Goal → Copy the records word for word from the very start through the line that contains "ஒட்டுக்கேட்கும்", including that line.

===== Records shown

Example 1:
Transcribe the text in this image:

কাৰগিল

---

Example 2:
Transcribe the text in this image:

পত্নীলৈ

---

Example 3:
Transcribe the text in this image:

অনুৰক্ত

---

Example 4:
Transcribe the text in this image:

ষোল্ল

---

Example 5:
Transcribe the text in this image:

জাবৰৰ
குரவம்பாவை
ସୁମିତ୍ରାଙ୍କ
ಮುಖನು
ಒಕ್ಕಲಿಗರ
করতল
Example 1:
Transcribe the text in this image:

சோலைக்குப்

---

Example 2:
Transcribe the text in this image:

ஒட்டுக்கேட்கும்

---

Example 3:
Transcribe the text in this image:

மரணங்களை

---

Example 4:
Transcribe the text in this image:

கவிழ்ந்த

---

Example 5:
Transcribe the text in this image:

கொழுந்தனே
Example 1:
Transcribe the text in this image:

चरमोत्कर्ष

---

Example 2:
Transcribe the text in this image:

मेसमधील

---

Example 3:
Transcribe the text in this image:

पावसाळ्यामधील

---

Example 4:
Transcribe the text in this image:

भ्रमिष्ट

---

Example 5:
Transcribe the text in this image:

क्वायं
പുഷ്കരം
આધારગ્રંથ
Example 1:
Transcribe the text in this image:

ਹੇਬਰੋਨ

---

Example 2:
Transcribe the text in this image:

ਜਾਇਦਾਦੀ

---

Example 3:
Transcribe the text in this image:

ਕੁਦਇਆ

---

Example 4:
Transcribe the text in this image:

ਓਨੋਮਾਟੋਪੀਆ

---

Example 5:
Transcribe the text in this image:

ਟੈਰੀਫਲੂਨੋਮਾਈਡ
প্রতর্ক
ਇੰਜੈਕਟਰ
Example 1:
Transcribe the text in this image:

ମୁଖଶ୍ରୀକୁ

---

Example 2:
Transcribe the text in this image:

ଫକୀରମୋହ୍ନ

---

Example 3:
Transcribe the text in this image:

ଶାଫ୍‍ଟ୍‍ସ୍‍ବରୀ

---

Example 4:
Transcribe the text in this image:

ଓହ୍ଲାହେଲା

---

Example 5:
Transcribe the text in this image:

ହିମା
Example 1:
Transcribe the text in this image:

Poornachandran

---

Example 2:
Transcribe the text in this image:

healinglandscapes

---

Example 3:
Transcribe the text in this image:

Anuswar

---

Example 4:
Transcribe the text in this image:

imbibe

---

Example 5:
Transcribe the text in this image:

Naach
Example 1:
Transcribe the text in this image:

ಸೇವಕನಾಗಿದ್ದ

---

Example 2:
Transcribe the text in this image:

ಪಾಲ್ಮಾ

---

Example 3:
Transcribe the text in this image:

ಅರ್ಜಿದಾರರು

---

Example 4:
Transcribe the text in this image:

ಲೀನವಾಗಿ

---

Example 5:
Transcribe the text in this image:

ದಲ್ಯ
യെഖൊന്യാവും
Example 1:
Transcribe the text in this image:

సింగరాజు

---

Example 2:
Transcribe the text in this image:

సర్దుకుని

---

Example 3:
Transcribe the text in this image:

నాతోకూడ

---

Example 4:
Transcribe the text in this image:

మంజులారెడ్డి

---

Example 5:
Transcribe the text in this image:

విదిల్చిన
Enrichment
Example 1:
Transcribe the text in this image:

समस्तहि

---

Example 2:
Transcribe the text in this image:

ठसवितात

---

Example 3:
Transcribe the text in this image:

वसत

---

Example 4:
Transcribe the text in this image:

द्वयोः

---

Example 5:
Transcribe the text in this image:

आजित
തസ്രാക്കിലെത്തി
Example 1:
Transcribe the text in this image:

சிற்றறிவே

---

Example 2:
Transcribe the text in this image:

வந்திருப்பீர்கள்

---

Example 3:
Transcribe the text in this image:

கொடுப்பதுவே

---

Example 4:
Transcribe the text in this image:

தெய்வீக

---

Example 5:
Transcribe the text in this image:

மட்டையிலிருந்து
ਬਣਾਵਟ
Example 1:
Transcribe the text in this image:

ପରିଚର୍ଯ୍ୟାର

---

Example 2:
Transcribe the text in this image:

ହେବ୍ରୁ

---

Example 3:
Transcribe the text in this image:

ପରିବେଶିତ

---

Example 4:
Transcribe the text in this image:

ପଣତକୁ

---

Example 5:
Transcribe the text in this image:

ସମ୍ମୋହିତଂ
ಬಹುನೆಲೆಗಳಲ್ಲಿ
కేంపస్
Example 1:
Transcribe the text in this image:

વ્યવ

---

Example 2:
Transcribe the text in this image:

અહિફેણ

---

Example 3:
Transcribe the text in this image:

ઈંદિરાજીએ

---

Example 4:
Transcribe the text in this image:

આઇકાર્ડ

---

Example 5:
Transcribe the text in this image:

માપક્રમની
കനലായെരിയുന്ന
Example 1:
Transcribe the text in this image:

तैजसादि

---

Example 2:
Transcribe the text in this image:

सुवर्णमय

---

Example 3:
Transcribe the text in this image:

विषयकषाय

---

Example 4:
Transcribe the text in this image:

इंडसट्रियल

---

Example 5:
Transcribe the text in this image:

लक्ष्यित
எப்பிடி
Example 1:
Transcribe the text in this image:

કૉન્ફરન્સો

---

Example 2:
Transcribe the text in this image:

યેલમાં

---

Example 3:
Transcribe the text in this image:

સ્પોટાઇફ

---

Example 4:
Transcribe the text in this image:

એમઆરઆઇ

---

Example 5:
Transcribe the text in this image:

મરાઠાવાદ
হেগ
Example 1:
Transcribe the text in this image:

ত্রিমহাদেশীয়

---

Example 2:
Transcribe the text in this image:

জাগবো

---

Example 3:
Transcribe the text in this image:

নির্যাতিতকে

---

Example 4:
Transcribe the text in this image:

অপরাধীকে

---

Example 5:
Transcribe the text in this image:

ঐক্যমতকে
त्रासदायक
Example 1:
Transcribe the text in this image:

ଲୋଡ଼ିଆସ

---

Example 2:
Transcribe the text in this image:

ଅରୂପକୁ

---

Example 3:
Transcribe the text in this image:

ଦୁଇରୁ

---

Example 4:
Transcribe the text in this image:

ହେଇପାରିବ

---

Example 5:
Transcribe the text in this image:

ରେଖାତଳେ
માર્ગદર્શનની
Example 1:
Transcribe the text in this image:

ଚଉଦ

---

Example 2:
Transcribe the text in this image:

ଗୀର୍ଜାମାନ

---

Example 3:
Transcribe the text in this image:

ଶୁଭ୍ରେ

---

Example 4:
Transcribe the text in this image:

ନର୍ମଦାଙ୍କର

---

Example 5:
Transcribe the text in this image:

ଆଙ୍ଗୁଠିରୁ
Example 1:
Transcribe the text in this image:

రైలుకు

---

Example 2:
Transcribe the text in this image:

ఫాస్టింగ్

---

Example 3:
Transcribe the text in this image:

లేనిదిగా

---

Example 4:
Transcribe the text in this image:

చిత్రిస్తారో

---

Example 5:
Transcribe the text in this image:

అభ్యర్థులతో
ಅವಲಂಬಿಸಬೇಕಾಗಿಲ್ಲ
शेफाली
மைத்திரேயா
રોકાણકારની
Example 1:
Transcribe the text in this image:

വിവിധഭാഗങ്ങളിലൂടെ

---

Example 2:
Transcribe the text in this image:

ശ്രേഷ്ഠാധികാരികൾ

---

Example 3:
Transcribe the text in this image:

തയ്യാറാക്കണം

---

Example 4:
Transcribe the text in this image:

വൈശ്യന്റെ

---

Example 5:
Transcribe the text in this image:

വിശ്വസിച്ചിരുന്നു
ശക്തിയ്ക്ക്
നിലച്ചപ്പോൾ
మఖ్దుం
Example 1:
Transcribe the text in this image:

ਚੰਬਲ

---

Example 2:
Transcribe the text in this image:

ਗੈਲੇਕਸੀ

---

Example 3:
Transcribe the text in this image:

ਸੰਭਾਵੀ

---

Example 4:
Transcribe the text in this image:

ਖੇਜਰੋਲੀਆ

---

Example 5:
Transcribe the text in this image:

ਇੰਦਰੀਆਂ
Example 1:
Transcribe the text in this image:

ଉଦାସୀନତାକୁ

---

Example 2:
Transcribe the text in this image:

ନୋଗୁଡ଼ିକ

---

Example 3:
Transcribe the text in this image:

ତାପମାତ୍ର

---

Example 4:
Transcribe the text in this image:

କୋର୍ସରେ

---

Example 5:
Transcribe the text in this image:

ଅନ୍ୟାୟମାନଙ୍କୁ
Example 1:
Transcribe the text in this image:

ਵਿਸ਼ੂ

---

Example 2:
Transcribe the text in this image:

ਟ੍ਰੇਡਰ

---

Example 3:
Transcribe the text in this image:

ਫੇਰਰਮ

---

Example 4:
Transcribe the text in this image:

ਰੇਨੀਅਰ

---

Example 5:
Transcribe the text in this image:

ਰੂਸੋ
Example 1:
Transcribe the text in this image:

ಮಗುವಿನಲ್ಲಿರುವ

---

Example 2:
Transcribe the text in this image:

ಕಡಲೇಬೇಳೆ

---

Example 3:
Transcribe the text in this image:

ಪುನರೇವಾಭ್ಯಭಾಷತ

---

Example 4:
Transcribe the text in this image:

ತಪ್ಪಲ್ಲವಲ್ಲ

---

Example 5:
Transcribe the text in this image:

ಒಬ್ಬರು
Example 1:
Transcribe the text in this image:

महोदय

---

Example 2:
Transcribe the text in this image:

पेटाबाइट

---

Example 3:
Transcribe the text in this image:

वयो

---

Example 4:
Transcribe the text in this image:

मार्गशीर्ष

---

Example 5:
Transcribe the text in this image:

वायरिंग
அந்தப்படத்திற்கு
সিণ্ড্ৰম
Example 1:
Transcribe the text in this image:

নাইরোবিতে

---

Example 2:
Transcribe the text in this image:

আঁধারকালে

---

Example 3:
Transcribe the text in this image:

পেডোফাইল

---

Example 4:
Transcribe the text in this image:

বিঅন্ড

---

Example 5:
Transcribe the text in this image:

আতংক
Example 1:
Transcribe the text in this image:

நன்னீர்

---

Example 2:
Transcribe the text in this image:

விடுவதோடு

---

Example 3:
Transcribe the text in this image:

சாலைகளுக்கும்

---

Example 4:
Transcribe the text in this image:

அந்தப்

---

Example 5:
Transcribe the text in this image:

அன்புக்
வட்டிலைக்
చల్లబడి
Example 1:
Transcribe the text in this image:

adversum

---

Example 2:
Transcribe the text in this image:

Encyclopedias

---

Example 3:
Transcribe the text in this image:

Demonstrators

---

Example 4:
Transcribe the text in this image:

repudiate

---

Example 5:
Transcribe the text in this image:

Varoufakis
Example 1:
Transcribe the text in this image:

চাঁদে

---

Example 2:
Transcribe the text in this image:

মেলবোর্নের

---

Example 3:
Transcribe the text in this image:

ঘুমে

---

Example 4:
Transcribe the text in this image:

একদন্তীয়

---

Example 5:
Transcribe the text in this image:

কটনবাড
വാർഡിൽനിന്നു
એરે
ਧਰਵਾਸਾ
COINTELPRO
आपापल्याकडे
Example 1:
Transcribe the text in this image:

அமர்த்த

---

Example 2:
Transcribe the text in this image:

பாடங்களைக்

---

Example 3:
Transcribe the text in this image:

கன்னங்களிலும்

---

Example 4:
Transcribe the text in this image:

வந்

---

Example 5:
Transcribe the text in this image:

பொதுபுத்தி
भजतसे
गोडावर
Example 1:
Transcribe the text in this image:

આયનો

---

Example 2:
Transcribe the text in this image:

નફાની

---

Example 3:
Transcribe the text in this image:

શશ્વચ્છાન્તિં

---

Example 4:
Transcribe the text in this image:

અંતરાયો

==========

Answer to the task →
Example 1:
Transcribe the text in this image:

কাৰগিল

---

Example 2:
Transcribe the text in this image:

পত্নীলৈ

---

Example 3:
Transcribe the text in this image:

অনুৰক্ত

---

Example 4:
Transcribe the text in this image:

ষোল্ল

---

Example 5:
Transcribe the text in this image:

জাবৰৰ
குரவம்பாவை
ସୁମିତ୍ରାଙ୍କ
ಮುಖನು
ಒಕ್ಕಲಿಗರ
করতল
Example 1:
Transcribe the text in this image:

சோலைக்குப்

---

Example 2:
Transcribe the text in this image:

ஒட்டுக்கேட்கும்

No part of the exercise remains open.